While the annual meeting of the Association of Art Museum Directors (in Cleveland through tomorrow) focuses on ways “to increase diversity throughout the field,” Kaywin Feldman, director of the Minneapolis Institute of Art and former AAMD president, has noticed a major change among her fellow attendees at the directors’ conclave.
She tweeted this insight:
Majority of directors @MuseumDirectors meeting have been directors for under 5 years. Exciting tidal wave of change in the field!
— Kaywin Feldman (@KaywinFeldman) May 23, 2016
To my mind, that “tidal wave” could be not only “exciting,” but also, potentially, a tsunami. Museums need stability, not revolving-door directorships. An exodus from the top spot could be signal that the complexities of museum finances and expanded programmatic imperatives have become dauntingly onerous to manage.
That said, many of the recent departures that immediately come to mind involve veteran directors, arguably of retirement age.
These thoughts occasioned this Twitter exchange between Feldman and me, sparked by her initial tweet, above:
@CultureGrrl @MuseumDirectors definitely exciting. Solid professionals with new ideas, drive, and enthusiasm for the future.
— Kaywin Feldman (@KaywinFeldman) May 23, 2016
@CultureGrrl@MuseumDirectors Yes, mostly retirement. It really is a huge moment of shift in the field.

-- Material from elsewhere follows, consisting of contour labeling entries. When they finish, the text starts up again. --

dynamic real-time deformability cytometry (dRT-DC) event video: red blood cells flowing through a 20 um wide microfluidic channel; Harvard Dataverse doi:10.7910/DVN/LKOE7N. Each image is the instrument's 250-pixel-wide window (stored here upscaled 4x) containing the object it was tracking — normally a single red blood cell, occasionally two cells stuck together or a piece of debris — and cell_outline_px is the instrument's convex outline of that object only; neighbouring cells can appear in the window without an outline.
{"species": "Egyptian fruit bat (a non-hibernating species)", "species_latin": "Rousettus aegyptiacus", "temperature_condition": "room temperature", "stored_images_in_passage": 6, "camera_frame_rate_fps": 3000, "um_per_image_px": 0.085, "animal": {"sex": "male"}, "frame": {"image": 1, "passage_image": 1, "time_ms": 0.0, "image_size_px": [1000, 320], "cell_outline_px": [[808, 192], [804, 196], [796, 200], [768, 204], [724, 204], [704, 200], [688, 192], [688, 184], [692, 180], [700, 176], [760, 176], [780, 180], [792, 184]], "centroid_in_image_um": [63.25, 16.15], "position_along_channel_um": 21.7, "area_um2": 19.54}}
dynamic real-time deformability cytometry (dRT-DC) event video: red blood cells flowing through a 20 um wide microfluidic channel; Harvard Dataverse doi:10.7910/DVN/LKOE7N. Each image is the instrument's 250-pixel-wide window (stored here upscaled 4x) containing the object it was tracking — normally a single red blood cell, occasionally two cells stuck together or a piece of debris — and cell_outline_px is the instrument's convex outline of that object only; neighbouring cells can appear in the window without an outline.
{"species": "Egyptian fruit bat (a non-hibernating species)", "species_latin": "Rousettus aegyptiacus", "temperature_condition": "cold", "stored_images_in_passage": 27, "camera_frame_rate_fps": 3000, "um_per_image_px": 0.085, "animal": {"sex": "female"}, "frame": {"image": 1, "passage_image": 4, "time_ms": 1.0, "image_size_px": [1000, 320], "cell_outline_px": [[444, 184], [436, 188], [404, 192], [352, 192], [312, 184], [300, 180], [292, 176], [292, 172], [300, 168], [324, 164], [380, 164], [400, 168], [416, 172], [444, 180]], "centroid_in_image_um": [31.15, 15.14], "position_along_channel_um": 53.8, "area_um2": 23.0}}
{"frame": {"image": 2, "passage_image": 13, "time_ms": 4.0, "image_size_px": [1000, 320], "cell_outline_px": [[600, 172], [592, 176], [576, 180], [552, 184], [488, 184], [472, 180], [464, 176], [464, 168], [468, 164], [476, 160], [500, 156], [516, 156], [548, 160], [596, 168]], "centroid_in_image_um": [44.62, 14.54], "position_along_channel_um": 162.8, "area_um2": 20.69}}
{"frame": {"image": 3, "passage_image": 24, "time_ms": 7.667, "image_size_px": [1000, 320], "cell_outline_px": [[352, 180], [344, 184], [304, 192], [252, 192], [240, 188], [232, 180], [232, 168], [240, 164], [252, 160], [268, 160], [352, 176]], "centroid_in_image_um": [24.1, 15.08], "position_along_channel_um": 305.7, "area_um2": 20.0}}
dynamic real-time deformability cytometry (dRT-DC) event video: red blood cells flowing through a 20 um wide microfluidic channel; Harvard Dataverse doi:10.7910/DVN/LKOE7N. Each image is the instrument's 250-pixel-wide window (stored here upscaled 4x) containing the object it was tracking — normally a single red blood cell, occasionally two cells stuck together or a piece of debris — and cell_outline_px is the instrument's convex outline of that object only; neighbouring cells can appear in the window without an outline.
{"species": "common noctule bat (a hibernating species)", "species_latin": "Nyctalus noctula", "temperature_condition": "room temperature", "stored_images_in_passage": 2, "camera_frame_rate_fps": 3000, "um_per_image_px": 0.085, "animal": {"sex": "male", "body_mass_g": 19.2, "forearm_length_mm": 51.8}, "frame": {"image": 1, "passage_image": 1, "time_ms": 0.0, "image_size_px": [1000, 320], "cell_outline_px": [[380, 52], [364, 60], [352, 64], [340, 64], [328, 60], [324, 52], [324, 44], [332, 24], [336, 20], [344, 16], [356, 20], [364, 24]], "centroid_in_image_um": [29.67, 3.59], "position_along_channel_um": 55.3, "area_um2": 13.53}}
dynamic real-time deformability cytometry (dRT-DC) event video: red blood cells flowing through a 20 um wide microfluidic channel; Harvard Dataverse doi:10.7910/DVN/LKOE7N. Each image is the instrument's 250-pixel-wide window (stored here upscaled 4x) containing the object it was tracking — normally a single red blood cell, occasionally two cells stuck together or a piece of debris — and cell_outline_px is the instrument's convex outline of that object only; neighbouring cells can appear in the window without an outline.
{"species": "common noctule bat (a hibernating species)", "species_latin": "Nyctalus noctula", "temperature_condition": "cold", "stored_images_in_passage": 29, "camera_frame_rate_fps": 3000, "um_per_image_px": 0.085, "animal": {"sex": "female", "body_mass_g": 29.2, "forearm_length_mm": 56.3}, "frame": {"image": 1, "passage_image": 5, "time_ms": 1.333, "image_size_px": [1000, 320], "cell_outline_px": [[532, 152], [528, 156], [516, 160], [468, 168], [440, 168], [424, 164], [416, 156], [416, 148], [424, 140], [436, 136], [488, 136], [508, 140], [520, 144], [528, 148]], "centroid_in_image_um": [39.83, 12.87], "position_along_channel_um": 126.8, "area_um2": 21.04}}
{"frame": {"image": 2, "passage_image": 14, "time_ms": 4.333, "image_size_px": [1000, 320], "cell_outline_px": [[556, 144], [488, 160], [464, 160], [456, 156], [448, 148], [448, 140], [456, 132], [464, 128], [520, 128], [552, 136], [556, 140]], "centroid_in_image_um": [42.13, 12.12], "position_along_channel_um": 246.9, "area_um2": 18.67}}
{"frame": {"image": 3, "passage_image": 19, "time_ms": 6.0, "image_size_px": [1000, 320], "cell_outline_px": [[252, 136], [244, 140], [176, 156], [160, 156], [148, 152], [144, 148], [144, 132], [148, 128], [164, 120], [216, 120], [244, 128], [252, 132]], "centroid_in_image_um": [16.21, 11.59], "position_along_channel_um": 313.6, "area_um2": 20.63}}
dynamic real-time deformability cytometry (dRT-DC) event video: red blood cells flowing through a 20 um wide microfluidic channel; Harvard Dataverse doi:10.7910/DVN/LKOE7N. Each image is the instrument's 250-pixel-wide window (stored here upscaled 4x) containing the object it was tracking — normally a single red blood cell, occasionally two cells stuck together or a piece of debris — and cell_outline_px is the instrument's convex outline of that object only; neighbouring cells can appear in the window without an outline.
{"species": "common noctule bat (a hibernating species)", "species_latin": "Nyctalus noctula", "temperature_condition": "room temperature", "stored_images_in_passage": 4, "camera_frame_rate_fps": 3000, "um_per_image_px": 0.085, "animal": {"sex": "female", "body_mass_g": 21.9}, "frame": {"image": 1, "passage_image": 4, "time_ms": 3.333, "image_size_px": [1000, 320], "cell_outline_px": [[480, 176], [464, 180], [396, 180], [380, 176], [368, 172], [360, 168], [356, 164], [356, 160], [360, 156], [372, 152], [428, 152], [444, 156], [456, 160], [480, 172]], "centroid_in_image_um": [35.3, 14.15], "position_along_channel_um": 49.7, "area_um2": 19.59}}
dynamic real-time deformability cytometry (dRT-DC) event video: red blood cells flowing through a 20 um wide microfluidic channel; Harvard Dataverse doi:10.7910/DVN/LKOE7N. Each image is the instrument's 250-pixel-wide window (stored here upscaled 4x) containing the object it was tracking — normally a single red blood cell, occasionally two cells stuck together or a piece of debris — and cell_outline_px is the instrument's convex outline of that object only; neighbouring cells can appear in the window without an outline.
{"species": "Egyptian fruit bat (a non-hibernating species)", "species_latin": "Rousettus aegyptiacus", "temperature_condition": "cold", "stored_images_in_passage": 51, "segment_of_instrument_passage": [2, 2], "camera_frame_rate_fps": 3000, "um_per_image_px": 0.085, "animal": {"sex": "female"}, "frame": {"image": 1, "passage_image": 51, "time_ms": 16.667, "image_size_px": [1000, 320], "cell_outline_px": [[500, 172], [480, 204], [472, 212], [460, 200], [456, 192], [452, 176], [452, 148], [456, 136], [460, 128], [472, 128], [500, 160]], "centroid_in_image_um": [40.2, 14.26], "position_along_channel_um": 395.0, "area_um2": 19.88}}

— Kaywin Feldman (@KaywinFeldman) May 23, 2016
Another potentially “huge shift” in museum leadership, which I’ve already noted, is that not only are directors getting younger (because of the turnover), but encyclopedic museums are increasingly tapping contemporary art specialists to be their new directors. In addition to the three I highlighted here, the Milwaukee Art Museum, whose resourceful director, Dan Keegan, I interviewed for my recent Wall Street Journal article, has just named Marcelle Polednik to succeed him. She is director and chief curator at the University of North Florida’s Museum of Contemporary Art Jacksonville (and, it seems, likes to color-coordinate her necklaces):
Encyclopedic museums must give due attention to the art of their own times: I get it. But the bulk of their collections are historic works that have stood the test of time. That’s where the bulk of their curatorial and programmatic attention should be focused. I know that having a director who is a contemporary specialist doesn’t mean that collections outside his or her area of expertise will suffer neglect: Tom Campbell, a tapestry specialist, hasn’t festooned the Metropolitan Museum’s galleries with wall hangings.
That said, the fashionable shift of encyclopedic museums towards the new and trendy is a “tidal wave of change” worth monitoring with at least a touch of trepidation.